Having read the records, set them all down exactly as they appear.

§ §

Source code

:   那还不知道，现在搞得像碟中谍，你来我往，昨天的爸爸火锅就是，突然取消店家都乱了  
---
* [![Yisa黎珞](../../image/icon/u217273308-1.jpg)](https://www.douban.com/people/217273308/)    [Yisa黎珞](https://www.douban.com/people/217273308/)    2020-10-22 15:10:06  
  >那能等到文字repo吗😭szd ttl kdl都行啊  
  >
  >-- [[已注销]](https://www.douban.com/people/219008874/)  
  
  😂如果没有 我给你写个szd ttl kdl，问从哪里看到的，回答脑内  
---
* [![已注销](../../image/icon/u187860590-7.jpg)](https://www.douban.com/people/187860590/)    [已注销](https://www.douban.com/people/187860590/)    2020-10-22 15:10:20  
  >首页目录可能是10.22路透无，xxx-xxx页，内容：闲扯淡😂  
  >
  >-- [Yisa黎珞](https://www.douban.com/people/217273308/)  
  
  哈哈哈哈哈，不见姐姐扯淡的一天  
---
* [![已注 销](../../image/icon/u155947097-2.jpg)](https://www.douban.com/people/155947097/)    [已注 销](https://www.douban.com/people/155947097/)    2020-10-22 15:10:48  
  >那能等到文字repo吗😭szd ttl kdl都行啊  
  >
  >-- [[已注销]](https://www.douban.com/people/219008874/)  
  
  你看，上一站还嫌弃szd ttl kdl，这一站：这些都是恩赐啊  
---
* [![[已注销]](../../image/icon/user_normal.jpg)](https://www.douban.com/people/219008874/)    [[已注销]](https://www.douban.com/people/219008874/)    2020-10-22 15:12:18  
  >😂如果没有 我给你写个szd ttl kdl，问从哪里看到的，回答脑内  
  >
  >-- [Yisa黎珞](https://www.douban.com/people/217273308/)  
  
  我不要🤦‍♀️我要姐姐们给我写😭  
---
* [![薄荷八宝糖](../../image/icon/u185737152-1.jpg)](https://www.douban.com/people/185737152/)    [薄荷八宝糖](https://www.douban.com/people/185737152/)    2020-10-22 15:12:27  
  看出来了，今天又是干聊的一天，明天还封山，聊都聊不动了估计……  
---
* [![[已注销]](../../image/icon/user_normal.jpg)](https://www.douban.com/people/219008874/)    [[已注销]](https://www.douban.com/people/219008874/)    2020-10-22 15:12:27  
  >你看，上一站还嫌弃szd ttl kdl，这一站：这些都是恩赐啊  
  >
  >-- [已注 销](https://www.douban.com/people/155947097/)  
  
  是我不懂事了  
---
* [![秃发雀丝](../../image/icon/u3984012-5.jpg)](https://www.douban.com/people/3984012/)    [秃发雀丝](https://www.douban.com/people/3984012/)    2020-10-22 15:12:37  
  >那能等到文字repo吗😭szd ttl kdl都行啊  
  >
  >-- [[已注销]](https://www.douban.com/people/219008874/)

§ §

Solution to the problem -
Source code

:   那还不知道，现在搞得像碟中谍，你来我往，昨天的爸爸火锅就是，突然取消店家都乱了  
---
* [![Yisa黎珞](../../image/icon/u217273308-1.jpg)](https://www.douban.com/people/217273308/)    [Yisa黎珞](https://www.douban.com/people/217273308/)    2020-10-22 15:10:06  
  >那能等到文字repo吗😭szd ttl kdl都行啊  
  >
  >-- [[已注销]](https://www.douban.com/people/219008874/)  
  
  😂如果没有 我给你写个szd ttl kdl，问从哪里看到的，回答脑内  
---
* [![已注销](../../image/icon/u187860590-7.jpg)](https://www.douban.com/people/187860590/)    [已注销](https://www.douban.com/people/187860590/)    2020-10-22 15:10:20  
  >首页目录可能是10.22路透无，xxx-xxx页，内容：闲扯淡😂  
  >
  >-- [Yisa黎珞](https://www.douban.com/people/217273308/)  
  
  哈哈哈哈哈，不见姐姐扯淡的一天  
---
* [![已注 销](../../image/icon/u155947097-2.jpg)](https://www.douban.com/people/155947097/)    [已注 销](https://www.douban.com/people/155947097/)    2020-10-22 15:10:48  
  >那能等到文字repo吗😭szd ttl kdl都行啊  
  >
  >-- [[已注销]](https://www.douban.com/people/219008874/)  
  
  你看，上一站还嫌弃szd ttl kdl，这一站：这些都是恩赐啊  
---
* [![[已注销]](../../image/icon/user_normal.jpg)](https://www.douban.com/people/219008874/)    [[已注销]](https://www.douban.com/people/219008874/)    2020-10-22 15:12:18  
  >😂如果没有 我给你写个szd ttl kdl，问从哪里看到的，回答脑内  
  >
  >-- [Yisa黎珞](https://www.douban.com/people/217273308/)  
  
  我不要🤦‍♀️我要姐姐们给我写😭  
---
* [![薄荷八宝糖](../../image/icon/u185737152-1.jpg)](https://www.douban.com/people/185737152/)    [薄荷八宝糖](https://www.douban.com/people/185737152/)    2020-10-22 15:12:27  
  看出来了，今天又是干聊的一天，明天还封山，聊都聊不动了估计……  
---
* [![[已注销]](../../image/icon/user_normal.jpg)](https://www.douban.com/people/219008874/)    [[已注销]](https://www.douban.com/people/219008874/)    2020-10-22 15:12:27  
  >你看，上一站还嫌弃szd ttl kdl，这一站：这些都是恩赐啊  
  >
  >-- [已注 销](https://www.douban.com/people/155947097/)  
  
  是我不懂事了  
---
* [![秃发雀丝](../../image/icon/u3984012-5.jpg)](https://www.douban.com/people/3984012/)    [秃发雀丝](https://www.douban.com/people/3984012/)    2020-10-22 15:12:37  
  >那能等到文字repo吗😭szd ttl kdl都行啊  
  >
  >-- [[已注销]](https://www.douban.com/people/219008874/)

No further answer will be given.